Angluin's L$^*$ algorithm learns the minimal deterministic finite automaton (DFA) of a regular language using membership and equivalence queries. Its probabilistic approximatively correct (PAC) version substitutes an equivalence query by numerous random membership queries to get a high level confidence to the answer. Thus it can be applied to any kind of device and may be viewed as an algorithm for synthesizing an automaton abstracting the behavior of the device based on observations.

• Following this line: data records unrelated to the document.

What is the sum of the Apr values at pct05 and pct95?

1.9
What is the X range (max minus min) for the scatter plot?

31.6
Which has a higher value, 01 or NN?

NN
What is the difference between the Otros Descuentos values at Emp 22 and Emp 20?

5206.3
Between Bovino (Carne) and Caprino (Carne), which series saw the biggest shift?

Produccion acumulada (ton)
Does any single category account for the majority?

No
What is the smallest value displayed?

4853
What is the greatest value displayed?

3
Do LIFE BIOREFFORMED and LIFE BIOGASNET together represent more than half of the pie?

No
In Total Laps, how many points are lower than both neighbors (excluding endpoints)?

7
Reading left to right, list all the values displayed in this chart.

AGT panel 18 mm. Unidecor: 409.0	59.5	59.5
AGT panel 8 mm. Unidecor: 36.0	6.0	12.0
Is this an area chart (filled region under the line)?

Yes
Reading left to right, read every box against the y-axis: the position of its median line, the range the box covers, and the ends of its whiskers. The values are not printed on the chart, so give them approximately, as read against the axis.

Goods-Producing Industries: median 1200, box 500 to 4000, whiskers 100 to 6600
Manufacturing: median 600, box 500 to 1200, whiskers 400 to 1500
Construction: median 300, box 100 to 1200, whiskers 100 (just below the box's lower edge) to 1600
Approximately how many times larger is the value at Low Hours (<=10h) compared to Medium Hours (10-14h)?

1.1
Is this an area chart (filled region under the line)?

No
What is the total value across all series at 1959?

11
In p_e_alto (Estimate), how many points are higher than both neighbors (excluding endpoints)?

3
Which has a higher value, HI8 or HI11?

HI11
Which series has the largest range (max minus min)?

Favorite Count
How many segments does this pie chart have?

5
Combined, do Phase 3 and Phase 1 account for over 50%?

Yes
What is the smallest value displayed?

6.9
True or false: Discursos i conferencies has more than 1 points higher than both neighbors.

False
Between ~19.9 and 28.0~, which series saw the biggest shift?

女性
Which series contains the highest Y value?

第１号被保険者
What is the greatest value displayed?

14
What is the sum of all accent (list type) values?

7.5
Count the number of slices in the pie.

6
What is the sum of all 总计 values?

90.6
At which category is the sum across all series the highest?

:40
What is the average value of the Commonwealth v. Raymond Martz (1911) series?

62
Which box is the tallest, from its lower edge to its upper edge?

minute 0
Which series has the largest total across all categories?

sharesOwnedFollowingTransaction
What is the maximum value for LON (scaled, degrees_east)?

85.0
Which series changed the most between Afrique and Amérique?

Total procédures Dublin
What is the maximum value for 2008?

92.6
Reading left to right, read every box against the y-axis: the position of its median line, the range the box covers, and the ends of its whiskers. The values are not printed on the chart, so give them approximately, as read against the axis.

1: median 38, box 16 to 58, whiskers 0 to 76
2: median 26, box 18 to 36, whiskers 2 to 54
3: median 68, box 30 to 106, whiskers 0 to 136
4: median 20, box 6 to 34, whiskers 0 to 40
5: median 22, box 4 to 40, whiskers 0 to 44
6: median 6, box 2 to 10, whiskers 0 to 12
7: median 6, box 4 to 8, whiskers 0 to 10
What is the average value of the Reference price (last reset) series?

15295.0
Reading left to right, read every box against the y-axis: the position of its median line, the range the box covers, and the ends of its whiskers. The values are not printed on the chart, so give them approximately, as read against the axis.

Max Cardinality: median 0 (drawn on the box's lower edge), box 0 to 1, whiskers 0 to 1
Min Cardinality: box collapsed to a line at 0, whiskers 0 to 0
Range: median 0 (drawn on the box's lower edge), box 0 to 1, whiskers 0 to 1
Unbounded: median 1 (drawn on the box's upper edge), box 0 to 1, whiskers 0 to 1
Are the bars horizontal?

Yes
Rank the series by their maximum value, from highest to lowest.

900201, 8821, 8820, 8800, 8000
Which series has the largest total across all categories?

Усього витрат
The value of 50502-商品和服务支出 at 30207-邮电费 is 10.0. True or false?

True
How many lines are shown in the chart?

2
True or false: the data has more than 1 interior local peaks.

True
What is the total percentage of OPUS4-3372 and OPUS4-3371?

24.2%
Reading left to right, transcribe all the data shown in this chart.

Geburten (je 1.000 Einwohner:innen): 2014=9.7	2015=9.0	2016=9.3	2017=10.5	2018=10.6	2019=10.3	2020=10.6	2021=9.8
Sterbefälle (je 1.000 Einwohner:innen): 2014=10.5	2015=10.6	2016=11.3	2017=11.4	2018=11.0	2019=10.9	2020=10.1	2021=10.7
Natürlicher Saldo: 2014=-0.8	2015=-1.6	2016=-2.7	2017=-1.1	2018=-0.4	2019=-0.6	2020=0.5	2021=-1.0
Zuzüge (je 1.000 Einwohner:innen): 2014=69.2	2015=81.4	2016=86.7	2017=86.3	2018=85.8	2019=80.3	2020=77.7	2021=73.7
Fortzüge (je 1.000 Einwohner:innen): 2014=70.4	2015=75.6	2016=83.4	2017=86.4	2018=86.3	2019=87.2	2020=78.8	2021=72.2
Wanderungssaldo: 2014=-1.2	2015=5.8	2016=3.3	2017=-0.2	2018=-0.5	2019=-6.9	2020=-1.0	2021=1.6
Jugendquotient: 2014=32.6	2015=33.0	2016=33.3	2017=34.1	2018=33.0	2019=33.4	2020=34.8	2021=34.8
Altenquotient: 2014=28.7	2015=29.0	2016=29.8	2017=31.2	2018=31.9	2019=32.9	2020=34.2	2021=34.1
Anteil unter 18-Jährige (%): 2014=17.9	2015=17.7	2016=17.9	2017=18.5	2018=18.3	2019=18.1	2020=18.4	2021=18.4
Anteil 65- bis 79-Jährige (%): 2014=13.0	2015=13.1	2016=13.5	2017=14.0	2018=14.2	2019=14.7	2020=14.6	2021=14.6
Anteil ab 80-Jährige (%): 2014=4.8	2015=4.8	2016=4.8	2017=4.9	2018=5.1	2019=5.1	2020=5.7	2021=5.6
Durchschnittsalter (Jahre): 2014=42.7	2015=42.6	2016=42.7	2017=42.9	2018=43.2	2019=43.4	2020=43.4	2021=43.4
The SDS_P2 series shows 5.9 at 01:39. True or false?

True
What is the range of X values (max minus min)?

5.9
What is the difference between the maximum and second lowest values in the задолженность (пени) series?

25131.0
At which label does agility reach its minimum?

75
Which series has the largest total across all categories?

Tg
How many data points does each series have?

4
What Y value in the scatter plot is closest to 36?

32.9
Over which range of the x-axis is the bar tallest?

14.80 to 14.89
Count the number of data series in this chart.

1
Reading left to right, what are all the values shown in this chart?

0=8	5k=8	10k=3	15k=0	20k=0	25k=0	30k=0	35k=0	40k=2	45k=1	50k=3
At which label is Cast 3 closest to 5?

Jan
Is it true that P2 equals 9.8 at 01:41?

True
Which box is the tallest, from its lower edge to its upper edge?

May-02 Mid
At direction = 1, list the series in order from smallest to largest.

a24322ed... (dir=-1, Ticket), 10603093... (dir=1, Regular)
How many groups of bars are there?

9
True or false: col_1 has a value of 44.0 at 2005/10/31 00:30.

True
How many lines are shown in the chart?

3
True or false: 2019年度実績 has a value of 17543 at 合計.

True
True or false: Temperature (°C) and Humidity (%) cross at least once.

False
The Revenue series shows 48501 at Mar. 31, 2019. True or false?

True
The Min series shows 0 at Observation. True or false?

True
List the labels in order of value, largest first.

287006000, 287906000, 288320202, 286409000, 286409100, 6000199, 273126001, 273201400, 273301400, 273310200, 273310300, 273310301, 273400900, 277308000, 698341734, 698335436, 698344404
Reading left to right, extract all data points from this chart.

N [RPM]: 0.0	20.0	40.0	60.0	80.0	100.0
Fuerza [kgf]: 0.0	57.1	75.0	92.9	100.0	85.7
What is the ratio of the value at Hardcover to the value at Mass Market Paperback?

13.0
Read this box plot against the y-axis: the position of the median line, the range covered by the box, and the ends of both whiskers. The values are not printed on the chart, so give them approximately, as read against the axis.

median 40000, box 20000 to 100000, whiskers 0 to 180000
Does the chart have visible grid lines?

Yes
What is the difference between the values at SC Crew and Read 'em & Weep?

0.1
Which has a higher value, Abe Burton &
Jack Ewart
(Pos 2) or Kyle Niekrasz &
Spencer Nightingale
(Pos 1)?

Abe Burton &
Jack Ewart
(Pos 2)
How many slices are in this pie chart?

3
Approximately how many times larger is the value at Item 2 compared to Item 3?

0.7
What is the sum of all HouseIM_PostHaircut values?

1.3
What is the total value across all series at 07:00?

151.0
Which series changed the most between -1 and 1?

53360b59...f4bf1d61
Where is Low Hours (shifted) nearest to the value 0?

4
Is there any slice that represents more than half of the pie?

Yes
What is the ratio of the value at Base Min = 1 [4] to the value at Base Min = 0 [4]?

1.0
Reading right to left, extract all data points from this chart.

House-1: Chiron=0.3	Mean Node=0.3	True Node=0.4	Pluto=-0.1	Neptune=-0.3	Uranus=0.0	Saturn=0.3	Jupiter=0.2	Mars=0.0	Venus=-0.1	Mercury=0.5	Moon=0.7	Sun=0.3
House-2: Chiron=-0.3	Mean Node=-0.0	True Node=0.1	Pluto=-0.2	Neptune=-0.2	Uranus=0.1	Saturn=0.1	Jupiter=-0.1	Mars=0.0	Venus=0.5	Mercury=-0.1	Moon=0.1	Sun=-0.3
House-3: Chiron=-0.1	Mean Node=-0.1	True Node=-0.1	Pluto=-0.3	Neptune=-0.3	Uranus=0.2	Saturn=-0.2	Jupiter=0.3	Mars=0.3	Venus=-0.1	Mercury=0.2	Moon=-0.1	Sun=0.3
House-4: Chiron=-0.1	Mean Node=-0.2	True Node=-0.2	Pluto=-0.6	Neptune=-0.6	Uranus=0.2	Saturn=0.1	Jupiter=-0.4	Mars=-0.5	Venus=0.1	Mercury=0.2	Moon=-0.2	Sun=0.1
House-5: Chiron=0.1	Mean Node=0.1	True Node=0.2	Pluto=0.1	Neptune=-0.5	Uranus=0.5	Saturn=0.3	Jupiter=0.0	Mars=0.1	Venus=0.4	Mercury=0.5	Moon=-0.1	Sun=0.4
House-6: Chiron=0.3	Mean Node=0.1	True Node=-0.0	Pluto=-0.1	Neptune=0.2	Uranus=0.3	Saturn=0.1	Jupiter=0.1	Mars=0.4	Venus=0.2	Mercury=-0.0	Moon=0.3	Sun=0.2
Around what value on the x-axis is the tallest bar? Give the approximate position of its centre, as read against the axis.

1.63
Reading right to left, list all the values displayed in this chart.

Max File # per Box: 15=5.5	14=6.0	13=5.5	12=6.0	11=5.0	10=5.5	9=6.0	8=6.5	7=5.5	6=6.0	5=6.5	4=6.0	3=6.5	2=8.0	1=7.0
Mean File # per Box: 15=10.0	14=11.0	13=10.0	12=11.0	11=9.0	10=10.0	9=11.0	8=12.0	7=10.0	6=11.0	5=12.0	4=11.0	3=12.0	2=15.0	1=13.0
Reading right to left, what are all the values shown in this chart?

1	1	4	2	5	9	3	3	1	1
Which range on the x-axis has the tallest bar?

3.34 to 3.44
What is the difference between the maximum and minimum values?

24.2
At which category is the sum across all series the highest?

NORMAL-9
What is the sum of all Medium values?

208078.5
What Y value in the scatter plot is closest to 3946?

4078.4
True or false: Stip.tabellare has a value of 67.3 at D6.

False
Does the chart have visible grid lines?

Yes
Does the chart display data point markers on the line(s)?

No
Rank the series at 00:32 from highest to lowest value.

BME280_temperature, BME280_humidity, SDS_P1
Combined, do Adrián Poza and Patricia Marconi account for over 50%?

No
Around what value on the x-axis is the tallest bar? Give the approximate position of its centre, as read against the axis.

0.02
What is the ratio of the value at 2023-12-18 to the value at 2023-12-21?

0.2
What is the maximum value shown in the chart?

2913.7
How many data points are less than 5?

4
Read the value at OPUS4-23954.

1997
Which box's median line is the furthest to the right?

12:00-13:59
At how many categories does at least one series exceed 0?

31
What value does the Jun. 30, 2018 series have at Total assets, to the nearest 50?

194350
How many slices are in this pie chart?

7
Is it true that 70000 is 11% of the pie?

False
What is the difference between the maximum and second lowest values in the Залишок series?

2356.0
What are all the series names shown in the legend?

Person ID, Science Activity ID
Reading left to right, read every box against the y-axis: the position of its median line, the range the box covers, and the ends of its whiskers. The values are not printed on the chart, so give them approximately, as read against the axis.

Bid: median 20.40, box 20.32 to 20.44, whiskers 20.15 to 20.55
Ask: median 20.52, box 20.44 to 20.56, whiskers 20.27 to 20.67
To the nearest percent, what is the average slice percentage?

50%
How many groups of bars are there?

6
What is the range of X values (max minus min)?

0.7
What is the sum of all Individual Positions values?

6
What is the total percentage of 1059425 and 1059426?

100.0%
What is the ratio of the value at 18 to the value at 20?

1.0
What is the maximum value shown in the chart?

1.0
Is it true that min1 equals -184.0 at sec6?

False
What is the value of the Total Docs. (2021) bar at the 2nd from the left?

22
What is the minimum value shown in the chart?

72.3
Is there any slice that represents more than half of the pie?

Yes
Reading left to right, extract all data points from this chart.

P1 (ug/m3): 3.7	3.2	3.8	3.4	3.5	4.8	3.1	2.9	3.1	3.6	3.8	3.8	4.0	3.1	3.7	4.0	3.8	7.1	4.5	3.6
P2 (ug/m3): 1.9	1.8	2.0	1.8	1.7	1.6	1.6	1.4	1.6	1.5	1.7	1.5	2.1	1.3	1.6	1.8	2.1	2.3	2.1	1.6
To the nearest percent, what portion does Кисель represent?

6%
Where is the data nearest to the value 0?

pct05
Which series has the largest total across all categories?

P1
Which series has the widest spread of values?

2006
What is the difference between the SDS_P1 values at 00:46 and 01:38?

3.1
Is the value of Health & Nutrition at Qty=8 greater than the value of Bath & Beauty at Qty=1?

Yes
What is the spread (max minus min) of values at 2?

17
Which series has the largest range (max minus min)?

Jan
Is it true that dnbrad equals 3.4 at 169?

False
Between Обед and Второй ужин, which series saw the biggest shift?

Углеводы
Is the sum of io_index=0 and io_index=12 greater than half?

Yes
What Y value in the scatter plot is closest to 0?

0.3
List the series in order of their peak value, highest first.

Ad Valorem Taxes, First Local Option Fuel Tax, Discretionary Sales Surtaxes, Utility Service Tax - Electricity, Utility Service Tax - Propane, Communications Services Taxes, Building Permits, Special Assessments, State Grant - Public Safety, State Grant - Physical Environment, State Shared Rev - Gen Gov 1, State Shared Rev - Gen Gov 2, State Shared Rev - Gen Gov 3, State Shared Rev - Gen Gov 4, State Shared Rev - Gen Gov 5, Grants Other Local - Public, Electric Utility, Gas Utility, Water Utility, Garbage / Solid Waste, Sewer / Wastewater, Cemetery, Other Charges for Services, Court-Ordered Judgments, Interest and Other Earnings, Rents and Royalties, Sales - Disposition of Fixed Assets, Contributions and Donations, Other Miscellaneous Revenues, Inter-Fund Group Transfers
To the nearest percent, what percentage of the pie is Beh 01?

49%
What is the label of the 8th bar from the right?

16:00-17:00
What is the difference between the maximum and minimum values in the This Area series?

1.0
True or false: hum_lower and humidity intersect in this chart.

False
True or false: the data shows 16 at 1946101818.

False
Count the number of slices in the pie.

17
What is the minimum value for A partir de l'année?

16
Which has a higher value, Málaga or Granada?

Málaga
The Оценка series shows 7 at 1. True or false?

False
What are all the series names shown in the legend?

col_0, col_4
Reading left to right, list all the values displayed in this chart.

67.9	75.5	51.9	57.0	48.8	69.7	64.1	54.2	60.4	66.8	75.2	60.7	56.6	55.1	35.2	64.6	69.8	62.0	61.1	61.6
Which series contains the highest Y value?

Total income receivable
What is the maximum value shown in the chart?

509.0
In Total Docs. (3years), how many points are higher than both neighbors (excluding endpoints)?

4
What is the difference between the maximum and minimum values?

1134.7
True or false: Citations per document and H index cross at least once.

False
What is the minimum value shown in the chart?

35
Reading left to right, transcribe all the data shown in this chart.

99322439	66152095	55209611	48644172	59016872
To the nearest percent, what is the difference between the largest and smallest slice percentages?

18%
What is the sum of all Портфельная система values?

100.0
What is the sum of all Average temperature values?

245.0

Here we are interested on how Angluin's PAC learning algorithm behaves for devices which are obtained from a DFA by introducing some noise. More precisely we study whether Angluin's algorithm reduces the noise and produces a DFA closer to the original one than the noisy device. We propose several ways to introduce the noise: (1) the noisy device inverts the classification of words w.r.t. the DFA with a small probability, (2) the noisy device modifies with a small probability the letters of the word before asking its classification w.r.t. the DFA, (3) the noisy device combines the classification of a word w.r.t. the DFA and its classification w.r.t. a counter automaton, and (4) the noisy DFA is obtained by a random process from two DFA such that the language of the first one is included in the second one. Then when a word is accepted (resp. rejected) by the first (resp. second) one, it is also accepted (resp. rejected) and in the remaining cases, it is accepted with probability 0.5. Our main experimental contributions consist in showing that: (1) Angluin's algorithm behaves well whenever the noisy device is produced by a random process, (2) but poorly with a structured noise, and, that (3) is able to eliminate pathological behaviours specified in a regular way. Theoretically, we show that randomness almost surely yields systems with non-recursively enumerable languages.

翻译：Angluin的L$^*$算法通过成员查询和等价查询学习正则语言的最小确定有限自动机（DFA）。其概率近似正确（PAC）版本通过大量随机成员查询替代等价查询，从而获得对答案的高置信度。因此该算法可应用于任意类型的设备，并被视为一种基于观测合成自动机以抽象设备行为的算法。本文关注Angluin PAC学习算法在由DFA引入噪声的设备上的表现行为。具体而言，我们研究Angluin算法是否能够降低噪声，并生成比噪声设备更接近原始DFA的DFA。我们提出了多种引入噪声的方式：（1）噪声设备以小概率反转单词相对于DFA的分类结果，（2）噪声设备在查询单词相对于DFA的分类结果前，以小概率修改单词中的字符，（3）噪声设备结合单词相对于DFA的分类结果及其相对于计数器自动机的分类结果，（4）噪声DFA通过随机过程从两个DFA（第一个DFA的语言包含于第二个DFA的语言）生成，当单词被第一个DFA接受（或被第二个DFA拒绝）时保持原分类，其余情况以0.5概率接受。我们的主要实验贡献表明：（1）当噪声设备由随机过程生成时，Angluin算法表现良好；（2）但在结构化噪声下性能较差；（3）该算法能消除以正则方式指定的病态行为。理论上，我们证明随机性几乎必然导致语言非递归可枚举的系统。